ALCOY. Trabajadores de los autobuses de La Alcoyana que se encuentran en huelga indefinida desde el pasado 9 de diciembre venían denunciando unos servicios mínimos "abusivos", de hasta un 80%, en lo que se refiere a la líneas comarcales entre l'Alcoià y el Comtat, así como entre Alcoy y Alicante y algunos servicios para transporte de estudiantes. Los trabajadores reivindican mejoras laborales y en el servicio.
Ahora, el TSJCV les ha dado la razón, ya que una sentencia obliga a la Conselleria, titular de las líneas, a rebajar los servicios mínimos, que serán del 60% en hora punta y 40% en hora valle para servicios regulares, y para el resto del 60%, según han informado desde el sindicato CGT. Así, en una nota de prensa indican que "la justicia ha vuelto a situar límites a los excesos cometidos durante el conflicto. Una resolución judicial ha condenado a la Conselleria por la imposición de servicios mínimos abusivos, obligando a su rectificación y a su cumplimiento por parte de la empresa, reafirmando así la protección constitucional de las libertades sindicales y del derecho de huelga". En la nota hacen referencia tanto a los centros de Alcoy como de Alicante.

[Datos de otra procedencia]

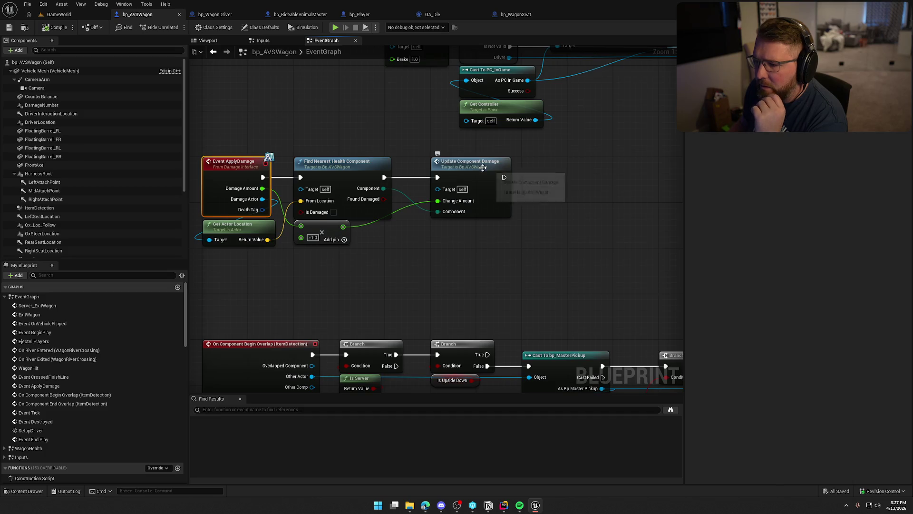
double_click(443, 162)
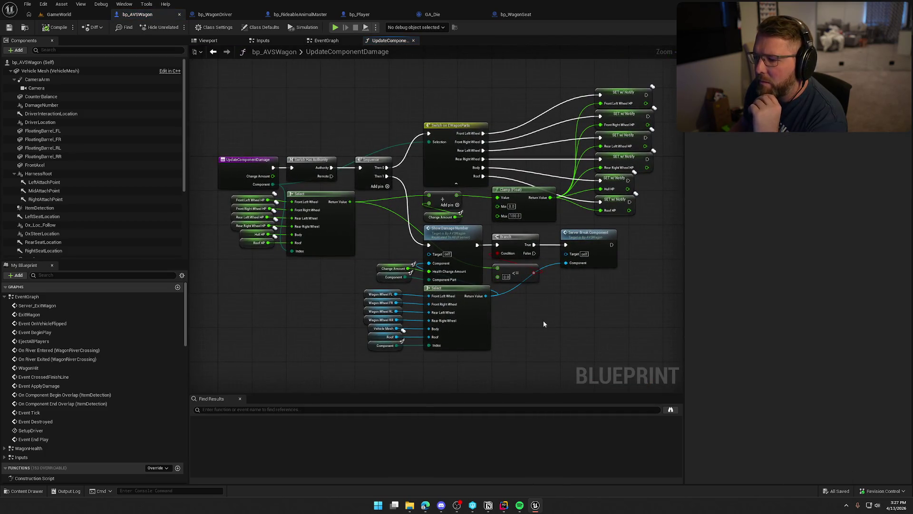
Open Server Break Component's WagonHealth graph and select the Eject All Players node past the wheel-HP and roof logic.
double_click(594, 236)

Desde el sindicato CGT hablan de que "la empresa Vectalia ha impuesto sanciones de empleo y sueldo a tres delegados de personal —60 días a dos de ellos y 30 días al tercero— tras la apertura de expedientes disciplinarios que, desde esta representación sindical, consideramos injustificados y claramente vinculados al contexto de huelga legalmente convocada. El resultado es evidente: la plantilla queda sin representación sindical efectiva durante todo el mes de marzo y parte de abril" y apuntan "el despido de un noveno compañero, decisión que interpretamos como una nueva medida de presión en plena escalada del conflicto laboral".
Junto a esto, añaden que "denunciamos igualmente la generación de divisiones dentro de la plantilla mediante tratos laborales diferenciados y decisiones que afectan especialmente a los sectores más vulnerables, alimentando un clima de miedo incompatible con la negociación colectiva real".
Hablan de que se impulsó un proceso de revocación de delegados, "que por ley debe ser libre, personal y ajeno a cualquier intervención empresarial, se desarrolló bajo circunstancias que consideramos profundamente cuestionables: control de accesos mediante seguridad privada vinculada a la empresa, presencia constante de vigilancia y un entorno que muchos trabajadores percibieron como intimidatorio”. Añaden que “la revocación no prosperó, evidenciando el respaldo mayoritario de los trabajadores a sus representantes y dejando claro que la solución al conflicto no pasa por la confrontación ni por la división interna, sino por la negociación real”.
Recuerdan a la Generalitat Valenciana "que no puede permanecer al margen. Hablamos de un servicio público de transporte financiado con recursos públicos y esencial para numerosos municipios. La administración tiene la responsabilidad de garantizar que la gestión privada respete los derechos laborales y constitucionales” y remarcan que “la plantilla sigue dispuesta a negociar. Lo que exige es algo básico: respeto, cumplimiento de los acuerdos firmados y una negociación transparente y de buena fe que permita recuperar la paz social y garantizar un servicio público digno".